В связи с этим в моей памяти обнажилась одна из наших предыдущих встреч с ним вскоре после моего возвращения со службы, когда он был уже второкурсником художки. Мы вышли прогуляться в город, где, не переставая разговаривать на близкие нам темы, поразглядывали некоторые достопримечательности, отсидели сеанс в кинотеатре, а уже под конец заглянули в небольшую картинную галерею.
Живописные работы были там невыдающиеся, все провинциальные, тусклые в решениях, для меня неизвестные. Керес же, по его словам, туда заходил не впервой. Он оживлённо давал мне пояснения по поводу качества и значимости работ, но я видел, как он при этом смущался: особенного ничего ему выделить не удавалось.
– Всё какие-то выдумки, изощрения, – сказал он, когда мы вышли из помещения. Он явно сочувствовал мне, подлаживаясь под моё состояние, в котором забирала верх отупляющая скука. – А ведь сколько вокруг простого, даже элементарного, – продолжал он. – Его бы поднять…
– Ты опять говоришь не иначе как о «Пропасти»?
– Угадал. Разве она не образец?
Это был предмет, «нащупанный» Кересом ещё на воинской службе. Где-то он то ли читал, то ли слышал о любопытной картине, изображавшей развёрзнутую пропасть в гористой местности. Точка обзора для смотрящего была там выбрана так, будто он уже вплотную подошёл к проёму без дна и оставалось только сделать малейшее движение вперёд, чтобы рухнуть вниз. Художник, написавший эту вещь, озаботился передачей полнейшего сходства красок с натуральным пейзажем, для чего не однажды уходил на этюды в ближайшие горы.
Был живописец монахом и готовил своё творение тайно и с умыслом: он собирался удивить преклонявшегося перед искусством митрополита, чей приезд в обитель вскоре ожидался. Полотно он выкроил по размеру своей небольшой одноместной кельи, а разместил на полу в таком же соседнем, пустовавшем помещении.
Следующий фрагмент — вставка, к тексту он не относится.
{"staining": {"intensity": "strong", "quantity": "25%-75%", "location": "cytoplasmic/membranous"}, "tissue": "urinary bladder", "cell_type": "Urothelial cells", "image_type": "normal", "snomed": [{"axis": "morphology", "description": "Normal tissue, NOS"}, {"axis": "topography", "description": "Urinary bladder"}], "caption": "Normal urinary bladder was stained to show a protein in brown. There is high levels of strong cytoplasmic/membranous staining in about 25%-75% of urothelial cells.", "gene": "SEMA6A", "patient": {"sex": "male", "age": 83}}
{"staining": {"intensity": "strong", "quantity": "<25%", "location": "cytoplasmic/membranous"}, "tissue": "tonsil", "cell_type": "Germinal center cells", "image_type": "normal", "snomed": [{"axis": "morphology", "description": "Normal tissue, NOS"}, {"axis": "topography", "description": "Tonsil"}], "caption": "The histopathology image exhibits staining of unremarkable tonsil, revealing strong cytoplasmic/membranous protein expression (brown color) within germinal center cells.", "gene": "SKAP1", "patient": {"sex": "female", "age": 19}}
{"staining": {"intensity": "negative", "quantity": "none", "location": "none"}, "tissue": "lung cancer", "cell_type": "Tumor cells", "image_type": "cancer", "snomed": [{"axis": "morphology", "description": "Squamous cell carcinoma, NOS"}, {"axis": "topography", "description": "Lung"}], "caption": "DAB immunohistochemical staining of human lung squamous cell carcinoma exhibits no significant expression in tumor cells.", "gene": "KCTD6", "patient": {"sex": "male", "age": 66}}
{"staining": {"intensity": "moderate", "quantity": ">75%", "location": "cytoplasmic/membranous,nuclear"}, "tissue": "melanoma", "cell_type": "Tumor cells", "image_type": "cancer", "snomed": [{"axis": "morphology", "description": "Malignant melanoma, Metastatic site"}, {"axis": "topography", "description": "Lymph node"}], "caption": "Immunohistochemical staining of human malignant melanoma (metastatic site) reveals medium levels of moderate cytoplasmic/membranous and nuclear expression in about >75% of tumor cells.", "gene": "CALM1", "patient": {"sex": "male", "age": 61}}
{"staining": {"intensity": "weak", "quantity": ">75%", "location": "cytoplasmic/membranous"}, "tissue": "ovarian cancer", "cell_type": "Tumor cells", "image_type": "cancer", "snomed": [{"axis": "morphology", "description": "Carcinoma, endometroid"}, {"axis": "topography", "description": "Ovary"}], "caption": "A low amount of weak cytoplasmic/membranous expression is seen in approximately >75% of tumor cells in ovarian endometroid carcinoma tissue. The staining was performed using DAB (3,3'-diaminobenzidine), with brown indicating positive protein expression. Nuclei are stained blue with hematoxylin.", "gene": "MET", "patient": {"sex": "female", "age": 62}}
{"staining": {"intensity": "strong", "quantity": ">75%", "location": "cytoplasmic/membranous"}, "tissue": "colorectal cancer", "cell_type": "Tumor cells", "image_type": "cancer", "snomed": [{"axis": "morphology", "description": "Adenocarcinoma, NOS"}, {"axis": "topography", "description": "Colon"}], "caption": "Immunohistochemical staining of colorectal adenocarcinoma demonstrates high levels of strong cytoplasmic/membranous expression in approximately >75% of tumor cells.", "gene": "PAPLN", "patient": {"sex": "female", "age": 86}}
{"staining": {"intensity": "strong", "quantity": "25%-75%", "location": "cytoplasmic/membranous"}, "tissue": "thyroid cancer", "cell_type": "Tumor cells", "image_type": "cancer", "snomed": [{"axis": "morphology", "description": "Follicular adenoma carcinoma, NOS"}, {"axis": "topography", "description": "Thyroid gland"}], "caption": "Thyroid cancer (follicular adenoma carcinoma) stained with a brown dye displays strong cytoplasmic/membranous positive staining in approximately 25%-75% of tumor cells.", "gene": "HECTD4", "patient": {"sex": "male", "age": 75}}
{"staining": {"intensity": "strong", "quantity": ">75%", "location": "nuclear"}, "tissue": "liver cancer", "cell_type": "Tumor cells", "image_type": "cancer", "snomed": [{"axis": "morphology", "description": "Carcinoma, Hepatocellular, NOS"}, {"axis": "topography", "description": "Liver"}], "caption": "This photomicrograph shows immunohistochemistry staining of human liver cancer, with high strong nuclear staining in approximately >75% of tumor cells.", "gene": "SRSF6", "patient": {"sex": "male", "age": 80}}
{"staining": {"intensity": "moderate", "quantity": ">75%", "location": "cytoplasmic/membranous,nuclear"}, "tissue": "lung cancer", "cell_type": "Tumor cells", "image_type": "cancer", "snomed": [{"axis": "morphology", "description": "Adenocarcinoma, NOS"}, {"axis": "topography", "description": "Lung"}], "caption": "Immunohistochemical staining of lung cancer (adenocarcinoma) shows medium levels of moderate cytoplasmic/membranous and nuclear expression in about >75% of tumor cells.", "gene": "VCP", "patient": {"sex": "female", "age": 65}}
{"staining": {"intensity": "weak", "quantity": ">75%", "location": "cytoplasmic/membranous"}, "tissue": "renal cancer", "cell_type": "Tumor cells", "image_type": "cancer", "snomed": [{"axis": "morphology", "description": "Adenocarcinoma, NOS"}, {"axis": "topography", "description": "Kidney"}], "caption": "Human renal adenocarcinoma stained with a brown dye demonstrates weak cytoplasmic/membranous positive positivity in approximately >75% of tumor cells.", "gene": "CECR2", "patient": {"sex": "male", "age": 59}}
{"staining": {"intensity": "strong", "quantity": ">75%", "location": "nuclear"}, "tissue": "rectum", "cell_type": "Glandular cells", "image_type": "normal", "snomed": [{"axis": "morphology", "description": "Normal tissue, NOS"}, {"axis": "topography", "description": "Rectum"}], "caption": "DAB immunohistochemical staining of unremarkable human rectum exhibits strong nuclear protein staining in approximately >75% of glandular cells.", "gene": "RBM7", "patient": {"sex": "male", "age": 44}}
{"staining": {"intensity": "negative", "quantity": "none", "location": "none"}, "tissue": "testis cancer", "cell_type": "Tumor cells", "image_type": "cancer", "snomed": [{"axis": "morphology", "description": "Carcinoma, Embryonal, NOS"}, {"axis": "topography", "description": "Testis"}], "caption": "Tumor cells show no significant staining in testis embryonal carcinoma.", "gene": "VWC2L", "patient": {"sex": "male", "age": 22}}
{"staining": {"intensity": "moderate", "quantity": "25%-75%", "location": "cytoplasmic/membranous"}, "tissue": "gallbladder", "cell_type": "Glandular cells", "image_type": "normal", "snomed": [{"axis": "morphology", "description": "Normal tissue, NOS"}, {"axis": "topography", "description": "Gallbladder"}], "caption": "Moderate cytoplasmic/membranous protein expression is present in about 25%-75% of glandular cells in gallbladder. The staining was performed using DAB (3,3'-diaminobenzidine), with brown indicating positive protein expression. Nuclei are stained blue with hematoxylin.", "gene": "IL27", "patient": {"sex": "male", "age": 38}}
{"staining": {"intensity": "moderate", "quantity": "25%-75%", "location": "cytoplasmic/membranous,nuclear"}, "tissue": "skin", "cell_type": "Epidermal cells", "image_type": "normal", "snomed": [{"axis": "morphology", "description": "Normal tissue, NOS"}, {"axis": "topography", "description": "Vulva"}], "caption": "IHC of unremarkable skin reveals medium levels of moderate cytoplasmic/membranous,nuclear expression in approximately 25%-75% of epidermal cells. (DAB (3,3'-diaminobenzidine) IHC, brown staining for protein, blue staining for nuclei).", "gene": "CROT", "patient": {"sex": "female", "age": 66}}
Когда во время обхода обители митрополитом монах и настоятель ввели гостя в келью, там горела только одна скромная свеча и был сумрак. Гость, едва переступив порог и углядев западню, тут же со страху лишился жизни, бездыханным упав на злополучный холст…
Рассуждая об искусстве, о живописи, Керес любил ссылаться на эту чопорную легенду, и я уже в то время, кажется, начинал догадываться, что его восприятия как бы жаждут сполна удовлетвориться не только чувственным эффектом от картины монаха. Оттуда выбиралось, как я считал, определённое, устоенное, прямолинейное, то, что превращалось у Кереса в неоспоримое для него…
Несомненно, и картина «Мир» несла на себе элементы столь прямого выбора. Однако там натуральное, хотя и случайно, совпадало с обдуманным, было вроде как неотделимо от фантазии. Нет, мой друг вступался в письме не за неё, в том просто уже не было необходимости. И тут я вспомнил один эпизод из более позднего периода Кересовой учёбы в училище, когда мы стакнулись по поводу поделок Малевича[8 - Казимир Малевич. Российский художник дореволюционной, а затем советской поры, часто выступавший как экспериментатор.].
Мы – это не только я и Керес, но и ещё несколько парней, сожильцов Кереса, находившихся одновременно в общежитской комнате в тот момент. По большей части речь шла о «Чёрном квадрате».
Многим из нас не мешало бы к тому времени взглянуть на это спорное эпатажное произведение в его оригинале. Я, например, находил, что если браться о нём судить, то в дополнение к раздобытой училищем или кем-то из его воспитанников репродукции нужно бы кое-что знать об авторе такого, чего мы не имели возможности знать. Нет ли какой зацепки в подписи. Не написано ли чего на рамке. Или с тыльной стороны картины.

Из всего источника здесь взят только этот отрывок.